:: EXTRACTED INFORMATION ::

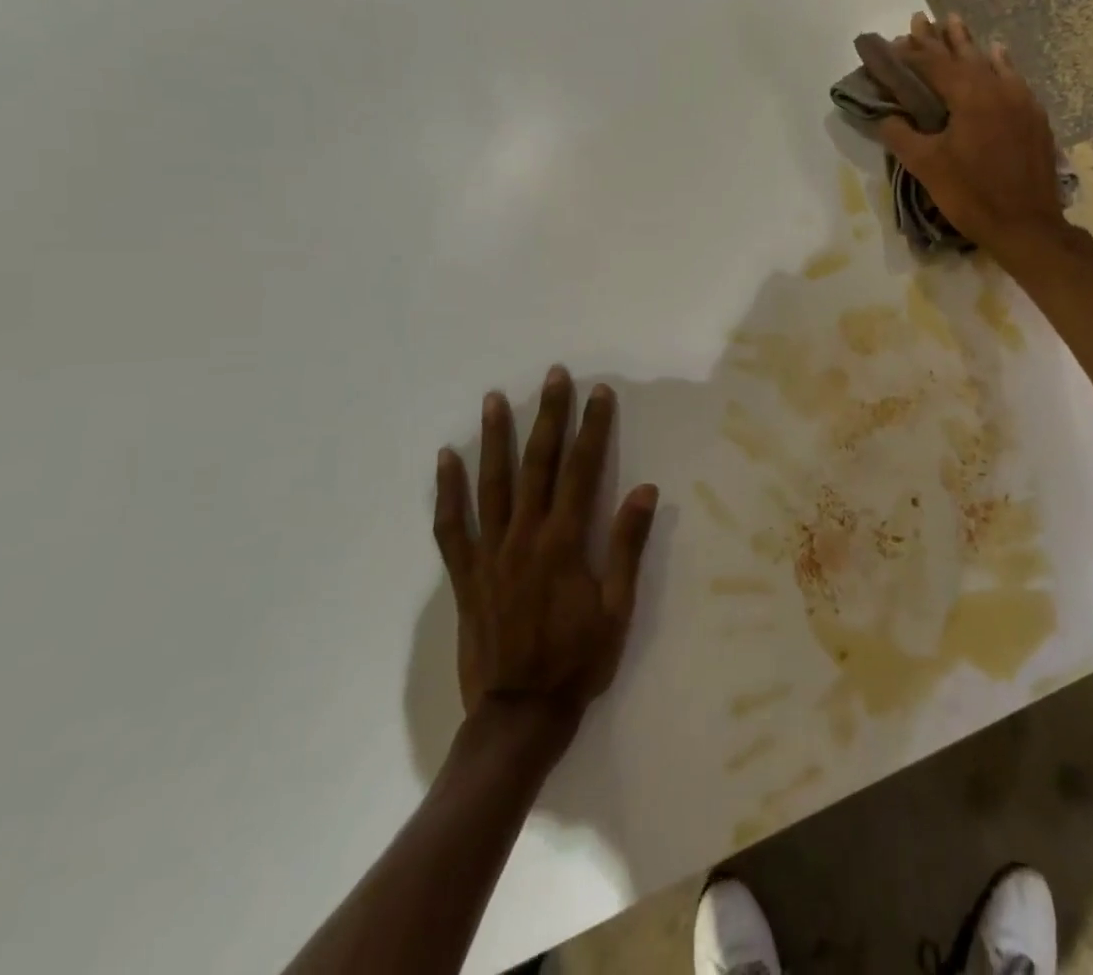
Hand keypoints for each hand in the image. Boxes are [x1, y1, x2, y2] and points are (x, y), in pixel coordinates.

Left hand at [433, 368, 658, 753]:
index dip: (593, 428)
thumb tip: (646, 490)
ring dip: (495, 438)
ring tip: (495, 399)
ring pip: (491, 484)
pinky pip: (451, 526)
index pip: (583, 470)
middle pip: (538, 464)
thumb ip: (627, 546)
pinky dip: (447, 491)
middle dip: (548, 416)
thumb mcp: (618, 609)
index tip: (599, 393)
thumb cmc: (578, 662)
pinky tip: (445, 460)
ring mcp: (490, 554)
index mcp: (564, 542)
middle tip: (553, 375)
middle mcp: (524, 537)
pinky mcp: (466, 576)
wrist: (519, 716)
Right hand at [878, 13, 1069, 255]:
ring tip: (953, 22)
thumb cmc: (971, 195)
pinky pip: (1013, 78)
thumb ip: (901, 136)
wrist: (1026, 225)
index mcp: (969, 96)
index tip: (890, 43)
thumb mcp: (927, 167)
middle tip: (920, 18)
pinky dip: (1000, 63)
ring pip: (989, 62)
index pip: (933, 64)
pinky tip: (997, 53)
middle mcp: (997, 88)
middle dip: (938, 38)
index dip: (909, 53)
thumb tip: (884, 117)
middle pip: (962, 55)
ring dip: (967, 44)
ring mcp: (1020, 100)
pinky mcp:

:::

## TASK REQUIREMENTS
Note how many lines above hold "index" and give that figure alone.

## ANSWER TO THE EXERCISE
8